● **Required action A**
Using the X-Reason excerpt, decide whether each statement agrees with it: (i) the author used GPT-4 for all testing and evaluation of the framework; (ii) the v1 release of X-Reason will keep the X-State DSL used in the example; (iii) the GA release is expected before the end of 2025. Answer yes or no for each and quote the words from the excerpt that settle it.
● **Required action B**
Carry on the X-Reason excerpt, starting after its final sentence.

:: Study text

Only responds in JSON using the Chemli DSL:
### Start DSL TypeScript definition ###
\`\`\`
export type StateConfig = {
id: string;
transitions?: Array<{
on: string;
target: string;
actions?: string;
}>;
type?: 'parallel' | 'final';
onDone?: Array<{
target: string;
actions?: string;
}>;
states?: StateConfig[];
};
### End DSL TypeScript definition ###
All responses are sent to JSON.parse.
### Start Example ###
User Query:
1. Recall any existing solutions for a similar product.
2. Generate the ingredients list for a new product.
3. Perform an ingredients database search.
4. Run regulatory checks in parallel with concentration estimation.
5. Generate the product formula.
Answer:
[
{
id: 'RecallSolutions',
transitions: [
{ on: 'CONTINUE', target: 'GenerateIngredientsList' },
{ on: 'ERROR', target: 'failure' }
]
},
{
id: 'GenerateIngredientsList',
transitions: [
{ on: 'CONTINUE', target: 'IngredientDatabase' },
{ on: 'ERROR', target: 'failure' }
]
},
{
id: 'IngredientDatabase',
transitions: [
{ on: 'CONTINUE', target: 'parallelChecks' },
{ on: 'ERROR', target: 'failure' }
]
},
{
id: 'parallelChecks',
type: 'parallel',
states: [
{
id: 'RegulatoryCheck',
transitions: [
{ on: 'CONTINUE', target: 'success' },
{ on: 'ERROR', target: 'failure' }
]
},
{
id: 'ConcentrationEstimation',
transitions: [
{ on: 'CONTINUE', target: 'success' },
{ on: 'ERROR', target: 'failure' }
]
},
success: {
type: "final",
},
failure: {
type: "final",
}
],
onDone: [
{ target: 'FormulationGeneration' }
]
},
{
id: 'FormulationGeneration',
transitions: [
{ on: 'CONTINUE', target: 'success' },
{ on: 'ERROR', target: 'failure' }
]
},
{
id: 'success',
type: 'final'
},
{
id: 'failure',
type: 'final'
}
];
My symbolic language in this example isn't very "symbolic." It's an abbreviated DSL for X-State. But a DSL in neurosymbolic programming can be just about anything. The v1 release of X-reason will incorporate a different DSL loosely based on Bash.
I've used GPT-4 for all testing and evaluation of the framework, but you are free to implement whatever model you like, including your own!
To create domain-specific neurosymbolic AI agents using X-Reason, you will need to:
- Assemble your training data
- Build your tools catalog
- Create your agent
- Build your evals and tests
- Deploy and monitor your agent
If you like the project, please star it and subscribe to updates. The GA release is expected before the end of 2024.

::::
:: Supplied information

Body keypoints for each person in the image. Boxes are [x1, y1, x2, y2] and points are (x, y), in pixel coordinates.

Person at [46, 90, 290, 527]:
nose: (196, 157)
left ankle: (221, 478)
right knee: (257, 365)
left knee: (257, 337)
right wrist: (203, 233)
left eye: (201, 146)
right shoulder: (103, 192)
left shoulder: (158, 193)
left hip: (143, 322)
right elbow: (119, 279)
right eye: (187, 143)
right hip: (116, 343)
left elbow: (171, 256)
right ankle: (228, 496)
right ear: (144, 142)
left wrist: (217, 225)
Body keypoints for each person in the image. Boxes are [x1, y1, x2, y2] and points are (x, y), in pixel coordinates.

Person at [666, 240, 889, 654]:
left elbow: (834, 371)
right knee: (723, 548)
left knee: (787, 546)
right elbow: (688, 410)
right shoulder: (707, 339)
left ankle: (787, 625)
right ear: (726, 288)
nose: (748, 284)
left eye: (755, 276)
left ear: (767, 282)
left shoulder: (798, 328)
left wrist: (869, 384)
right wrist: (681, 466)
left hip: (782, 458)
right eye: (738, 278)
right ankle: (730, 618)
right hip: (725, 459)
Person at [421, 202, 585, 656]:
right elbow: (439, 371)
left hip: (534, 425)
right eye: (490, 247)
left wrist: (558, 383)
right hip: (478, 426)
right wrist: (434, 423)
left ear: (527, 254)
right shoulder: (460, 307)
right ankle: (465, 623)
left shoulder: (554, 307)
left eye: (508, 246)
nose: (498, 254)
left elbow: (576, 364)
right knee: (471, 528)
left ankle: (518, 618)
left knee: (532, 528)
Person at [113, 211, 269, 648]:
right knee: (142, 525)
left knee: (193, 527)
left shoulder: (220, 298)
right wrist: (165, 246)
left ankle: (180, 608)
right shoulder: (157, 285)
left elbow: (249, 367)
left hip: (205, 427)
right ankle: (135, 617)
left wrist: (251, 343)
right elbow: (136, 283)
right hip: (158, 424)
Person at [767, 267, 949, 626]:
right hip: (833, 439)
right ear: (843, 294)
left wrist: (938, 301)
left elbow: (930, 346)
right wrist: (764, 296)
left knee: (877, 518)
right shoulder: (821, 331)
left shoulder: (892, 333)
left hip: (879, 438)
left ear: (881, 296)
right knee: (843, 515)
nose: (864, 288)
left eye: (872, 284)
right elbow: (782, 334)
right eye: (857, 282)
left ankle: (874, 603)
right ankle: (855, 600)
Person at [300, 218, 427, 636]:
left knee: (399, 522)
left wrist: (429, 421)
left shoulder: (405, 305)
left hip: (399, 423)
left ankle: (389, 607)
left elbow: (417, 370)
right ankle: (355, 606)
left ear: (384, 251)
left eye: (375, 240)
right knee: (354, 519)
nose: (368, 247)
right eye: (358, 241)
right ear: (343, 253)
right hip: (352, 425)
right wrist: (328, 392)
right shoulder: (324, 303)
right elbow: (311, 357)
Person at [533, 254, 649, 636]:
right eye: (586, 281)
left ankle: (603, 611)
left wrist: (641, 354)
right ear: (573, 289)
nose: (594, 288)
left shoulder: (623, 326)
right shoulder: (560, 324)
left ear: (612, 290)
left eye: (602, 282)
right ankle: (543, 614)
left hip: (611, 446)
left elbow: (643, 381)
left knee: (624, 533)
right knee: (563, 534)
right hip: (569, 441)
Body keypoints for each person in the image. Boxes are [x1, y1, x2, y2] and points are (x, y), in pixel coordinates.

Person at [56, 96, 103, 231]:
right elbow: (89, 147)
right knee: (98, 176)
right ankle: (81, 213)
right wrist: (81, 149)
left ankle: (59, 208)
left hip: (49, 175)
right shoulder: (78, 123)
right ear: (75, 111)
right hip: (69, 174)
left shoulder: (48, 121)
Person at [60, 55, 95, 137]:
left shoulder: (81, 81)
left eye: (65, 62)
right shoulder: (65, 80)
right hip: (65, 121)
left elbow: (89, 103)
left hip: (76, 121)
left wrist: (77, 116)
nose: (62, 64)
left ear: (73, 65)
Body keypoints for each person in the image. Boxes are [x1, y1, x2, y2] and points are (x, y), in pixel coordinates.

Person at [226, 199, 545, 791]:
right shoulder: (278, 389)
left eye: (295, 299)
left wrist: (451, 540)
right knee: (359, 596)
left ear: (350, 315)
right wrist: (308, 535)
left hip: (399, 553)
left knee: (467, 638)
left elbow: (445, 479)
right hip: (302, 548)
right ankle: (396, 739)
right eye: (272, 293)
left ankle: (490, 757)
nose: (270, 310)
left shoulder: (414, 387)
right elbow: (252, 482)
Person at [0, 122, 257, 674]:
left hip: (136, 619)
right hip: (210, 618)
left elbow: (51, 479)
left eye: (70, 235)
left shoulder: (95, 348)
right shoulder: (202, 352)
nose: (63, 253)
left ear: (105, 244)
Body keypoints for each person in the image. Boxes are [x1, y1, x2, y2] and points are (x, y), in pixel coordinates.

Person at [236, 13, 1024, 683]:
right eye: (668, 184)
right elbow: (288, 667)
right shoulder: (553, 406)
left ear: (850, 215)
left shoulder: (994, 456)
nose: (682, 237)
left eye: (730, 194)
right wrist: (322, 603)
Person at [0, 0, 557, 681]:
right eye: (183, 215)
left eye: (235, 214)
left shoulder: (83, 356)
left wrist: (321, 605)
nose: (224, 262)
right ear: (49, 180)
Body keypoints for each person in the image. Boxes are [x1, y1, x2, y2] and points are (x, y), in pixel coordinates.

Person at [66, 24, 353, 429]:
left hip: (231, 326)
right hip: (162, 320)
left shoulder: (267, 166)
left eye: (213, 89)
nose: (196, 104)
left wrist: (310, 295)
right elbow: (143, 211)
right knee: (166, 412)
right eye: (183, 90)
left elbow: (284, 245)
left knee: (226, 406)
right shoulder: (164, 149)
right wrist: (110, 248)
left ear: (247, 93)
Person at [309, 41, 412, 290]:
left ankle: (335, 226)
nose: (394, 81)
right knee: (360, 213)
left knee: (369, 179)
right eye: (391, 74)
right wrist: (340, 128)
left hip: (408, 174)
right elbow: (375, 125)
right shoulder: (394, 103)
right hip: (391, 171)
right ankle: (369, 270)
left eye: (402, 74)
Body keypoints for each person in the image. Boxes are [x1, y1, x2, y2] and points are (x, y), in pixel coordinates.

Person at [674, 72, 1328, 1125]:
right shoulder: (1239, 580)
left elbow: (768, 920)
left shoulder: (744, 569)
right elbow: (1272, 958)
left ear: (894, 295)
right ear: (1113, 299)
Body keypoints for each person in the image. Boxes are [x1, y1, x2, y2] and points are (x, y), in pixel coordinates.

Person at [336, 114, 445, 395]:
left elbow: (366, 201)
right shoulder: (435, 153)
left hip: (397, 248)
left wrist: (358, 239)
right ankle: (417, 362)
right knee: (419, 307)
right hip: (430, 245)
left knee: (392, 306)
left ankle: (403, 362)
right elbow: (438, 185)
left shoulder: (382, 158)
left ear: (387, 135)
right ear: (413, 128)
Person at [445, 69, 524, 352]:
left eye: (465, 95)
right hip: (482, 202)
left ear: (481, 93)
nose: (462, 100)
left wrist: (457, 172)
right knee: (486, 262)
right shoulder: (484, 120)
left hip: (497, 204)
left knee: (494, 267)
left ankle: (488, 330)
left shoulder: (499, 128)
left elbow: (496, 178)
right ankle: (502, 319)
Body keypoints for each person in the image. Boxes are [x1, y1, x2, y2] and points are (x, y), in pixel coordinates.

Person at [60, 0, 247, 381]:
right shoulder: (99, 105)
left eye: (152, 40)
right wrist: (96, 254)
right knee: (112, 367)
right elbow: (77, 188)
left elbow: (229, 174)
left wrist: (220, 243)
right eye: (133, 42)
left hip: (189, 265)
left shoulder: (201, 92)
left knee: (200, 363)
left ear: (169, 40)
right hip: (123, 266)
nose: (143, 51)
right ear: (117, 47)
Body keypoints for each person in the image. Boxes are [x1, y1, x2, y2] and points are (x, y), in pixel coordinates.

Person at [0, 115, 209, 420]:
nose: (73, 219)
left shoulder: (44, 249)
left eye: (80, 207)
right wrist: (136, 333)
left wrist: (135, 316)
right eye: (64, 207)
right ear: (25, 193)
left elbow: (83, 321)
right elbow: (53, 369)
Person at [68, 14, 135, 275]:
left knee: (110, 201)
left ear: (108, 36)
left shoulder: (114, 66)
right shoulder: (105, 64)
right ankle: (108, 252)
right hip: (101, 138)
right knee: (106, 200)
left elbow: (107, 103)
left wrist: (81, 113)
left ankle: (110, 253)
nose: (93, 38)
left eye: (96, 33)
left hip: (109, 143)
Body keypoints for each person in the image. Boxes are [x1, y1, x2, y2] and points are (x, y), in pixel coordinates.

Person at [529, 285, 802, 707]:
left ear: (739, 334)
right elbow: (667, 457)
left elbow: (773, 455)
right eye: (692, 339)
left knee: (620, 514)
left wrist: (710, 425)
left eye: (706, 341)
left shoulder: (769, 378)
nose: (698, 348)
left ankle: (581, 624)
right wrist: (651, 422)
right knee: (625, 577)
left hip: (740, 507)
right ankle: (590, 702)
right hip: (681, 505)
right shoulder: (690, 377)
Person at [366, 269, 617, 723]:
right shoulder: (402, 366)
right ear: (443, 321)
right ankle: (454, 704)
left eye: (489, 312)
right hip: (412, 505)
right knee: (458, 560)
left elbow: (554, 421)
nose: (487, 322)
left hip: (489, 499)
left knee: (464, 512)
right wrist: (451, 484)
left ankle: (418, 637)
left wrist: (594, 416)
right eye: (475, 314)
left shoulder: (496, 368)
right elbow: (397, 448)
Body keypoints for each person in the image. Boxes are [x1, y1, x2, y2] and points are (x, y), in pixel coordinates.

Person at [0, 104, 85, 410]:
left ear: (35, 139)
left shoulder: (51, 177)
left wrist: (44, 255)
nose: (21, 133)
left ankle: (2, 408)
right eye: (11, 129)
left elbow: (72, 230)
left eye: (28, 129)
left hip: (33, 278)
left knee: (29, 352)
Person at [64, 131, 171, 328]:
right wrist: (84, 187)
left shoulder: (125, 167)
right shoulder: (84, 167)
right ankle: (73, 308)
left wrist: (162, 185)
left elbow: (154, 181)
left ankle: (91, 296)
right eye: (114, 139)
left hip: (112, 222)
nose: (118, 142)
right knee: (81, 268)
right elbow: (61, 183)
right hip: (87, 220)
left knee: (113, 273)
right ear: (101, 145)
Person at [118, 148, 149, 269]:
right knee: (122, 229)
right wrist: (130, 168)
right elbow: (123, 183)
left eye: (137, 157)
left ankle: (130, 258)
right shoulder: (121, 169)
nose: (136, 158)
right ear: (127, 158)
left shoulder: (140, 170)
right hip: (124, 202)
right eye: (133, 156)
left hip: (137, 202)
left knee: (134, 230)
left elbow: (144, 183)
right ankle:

::::

● **Your response A**
(i) Yes: "I've used GPT-4 for all testing and evaluation of the framework"
(ii) No: "The v1 release of X-reason will incorporate a different DSL loosely based on Bash."
(iii) No: "The GA release is expected before the end of 2024."

● **Your response B**
Operating Platform: Palantir AIP
Palantir's AIP is the platform I use to deploy and manage my agents and perform model fine-tuning and deployment (Model OPs). AIP includes an application called AIP Logic. It allows you to construct agents visually, manage their inputs and outputs, provide security and access controls, and test and assign triggers to invoke your agent. AIP also sits on top of Palantir Foundry, which provides a rich data fabric known as the Ontology, which enhances the ability of agents to reason, simulate, and perform actions. Having a ready-made platform explicitly designed for leveraging AI in production has enabled me to develop solutions much faster.
AIP Logic can use custom reasoning engines developed using X-Reason (or an alternate framework) in agent construction. AIP also provides the Model Ops (including feedback loops) to produce fine-tuned models such as Mixtral MoE, which are used in the custom reasoning engine.
If you'd like to learn more about Palantir AIP and Foundry, see my previous articles:
Further Reading
Conclusion
Neurosymbolic programs represent a major breakthrough in AI agent construction. Effectively leveraging this approach can unlock massive value for the enterprise and the broader economy. As AI agents gain widespread adoption, we will undoubtedly be grappling with ethical questions such as Universal Basic Income (UBI) and how young people can gain the necessary skills to become SMEs. In future articles, we’ll discuss some of those issues and how organizations can tackle them.